The 14-month runway extension changed the fundraising dynamic entirely. The company raised Series C at a $210M pre-money valuation - 40% higher than comparable raises in their sector - partly because their burn efficiency metrics were exceptional.

The CFO's comment in the Series C announcement: "We built a world-class product team at 30 cents on the dollar. That's not a cost story - that's a leverage story."

Build your distributed engineering team through F5 or contact F5 to discuss your company's remote team strategy.

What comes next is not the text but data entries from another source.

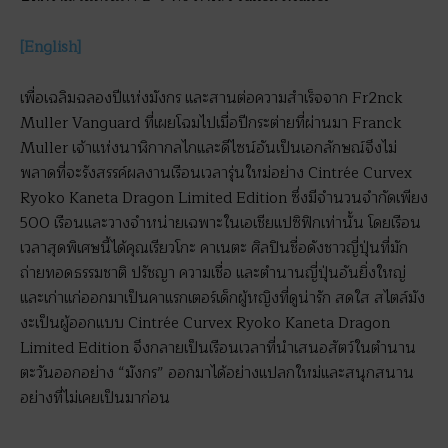
[English]
เพื่อเฉลิมฉลองปีแห่งมังกร และสานต่อความสำเร็จจาก Fr2nck
Muller Vanguard ที่เผยโฉมไปเมื่อปีกระต่ายที่ผ่านมา Franck
Muller เจ้าแห่งนาฬิกากลไกและดีไซน์อันเป็นเอกลักษณ์จึงไม่
พลาดที่จะรังสรรค์ผลงานเรือนเวลารุ่นใหม่อย่าง Cintrée Curvex
Ryoko Kaneta Dragon Limited Edition ซึ่งมีจำนวนจำกัดเพียง
500 เรือนและวางจำหน่ายเฉพาะในเอเชียแปซิฟิกเท่านั้น โดยเรือน
เวลาสุดพิเศษนี้ได้คุณเรียวโกะ คาเนตะ ศิลปินชื่อดังชาวญี่ปุ่นที่มัก
ถ่ายทอดธรรมชาติ ปรัชญา ความเชื่อ และตำนานญี่ปุ่นอันยิ่งใหญ่
และเก่าแก่ออกมาเป็นคาแรกเตอร์เด็กผู้หญิงที่ดูน่ารัก สดใส สไตล์มัง
งะเป็นผู้ออกแบบ Cintrée Curvex Ryoko Kaneta Dragon
Limited Edition จึงกลายเป็นเรือนเวลาที่นำเสนอสัตว์ในตำนาน
ตะวันออกอย่าง “มังกร” ออกมาได้อย่างแปลกใหม่และสนุกสนาน
อย่างที่ไม่เคยเป็นมาก่อน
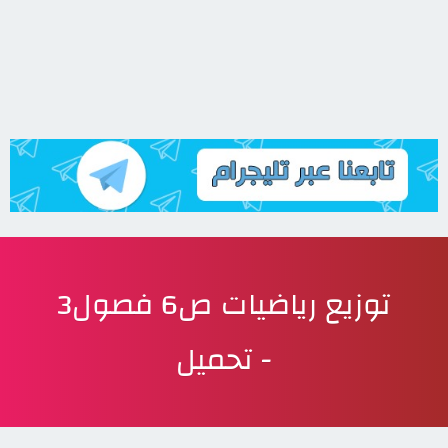
توزيع رياضيات ص6 فصول3
- تحميل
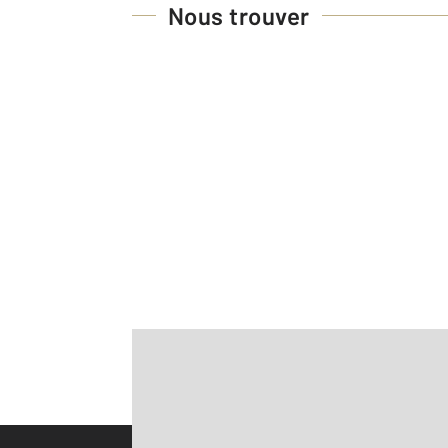
Nous trouver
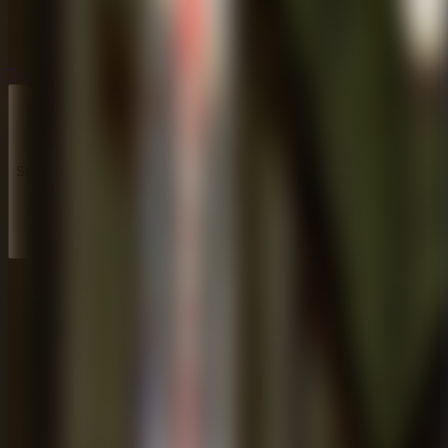
Terror
Terror
Series
Series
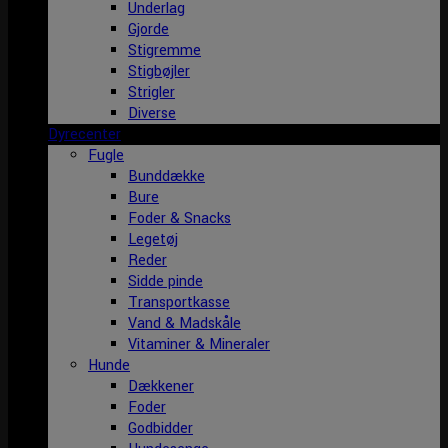
Underlag
Gjorde
Stigremme
Stigbøjler
Strigler
Diverse
Dyrecenter
Fugle
Bunddække
Bure
Foder & Snacks
Legetøj
Reder
Sidde pinde
Transportkasse
Vand & Madskåle
Vitaminer & Mineraler
Hunde
Dækkener
Foder
Godbidder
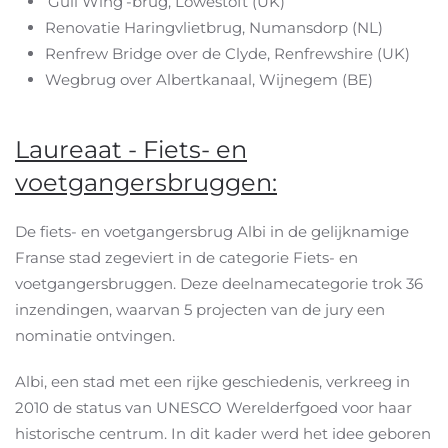
‘Gull Wing’-brug, Lowestoft (UK)
Renovatie Haringvlietbrug, Numansdorp (NL)
Renfrew Bridge over de Clyde, Renfrewshire (UK)
Wegbrug over Albertkanaal, Wijnegem (BE)
Laureaat - Fiets- en
voetgangersbruggen:
De fiets- en voetgangersbrug Albi in de gelijknamige
Franse stad zegeviert in de categorie Fiets- en
voetgangersbruggen. Deze deelnamecategorie trok 36
inzendingen, waarvan 5 projecten van de jury een
nominatie ontvingen.
Albi, een stad met een rijke geschiedenis, verkreeg in
2010 de status van UNESCO Werelderfgoed voor haar
historische centrum. In dit kader werd het idee geboren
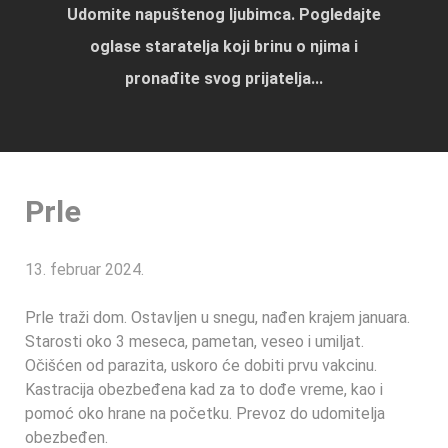
Udomite napuštenog ljubimca. Pogledajte
oglase staratelja koji brinu o njima i
pronađite svog prijatelja...
Prle
13. februar 2024.
Prle traži dom. Ostavljen u snegu, nađen krajem januara.
Starosti oko 3 meseca, pametan, veseo i umiljat.
Očišćen od parazita, uskoro će dobiti prvu vakcinu.
Kastracija obezbeđena kad za to dođe vreme, kao i
pomoć oko hrane na početku. Prevoz do udomitelja
obezbeđen.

Frequently Asked Questions

How much did the 12-person India team save per year? $1,224,000 in Year 1 versus U.S. equivalent headcount.

What roles were hired from India? 8 software engineers, 2 data engineers, 1 DevOps engineer, 1 operations analyst - built in 4 cohorts of 3 over 18 months.

What was the runway extension? 14 months of additional runway over 24 months, enabling a Series C raise from strength rather than necessity.

How did they manage 12 remote engineers? Domain ownership model - each engineer owned a product surface, not a task queue. 3 squads of 4 with weekly syncs.

How was code quality maintained? Branch protection, PR review checklists, weekly architecture discussions. India engineers' quality scores indistinguishable from U.S. engineers after month 3.

What was the cohort build approach? 4 cohorts of 3, spaced 4-5 months apart. Each cohort fully integrated before the next started.

What surprised leadership most? Zero voluntary attrition in 18 months across 12 India team members - attributed to domain ownership, sprint inclusion, and being treated identically to U.S. team members.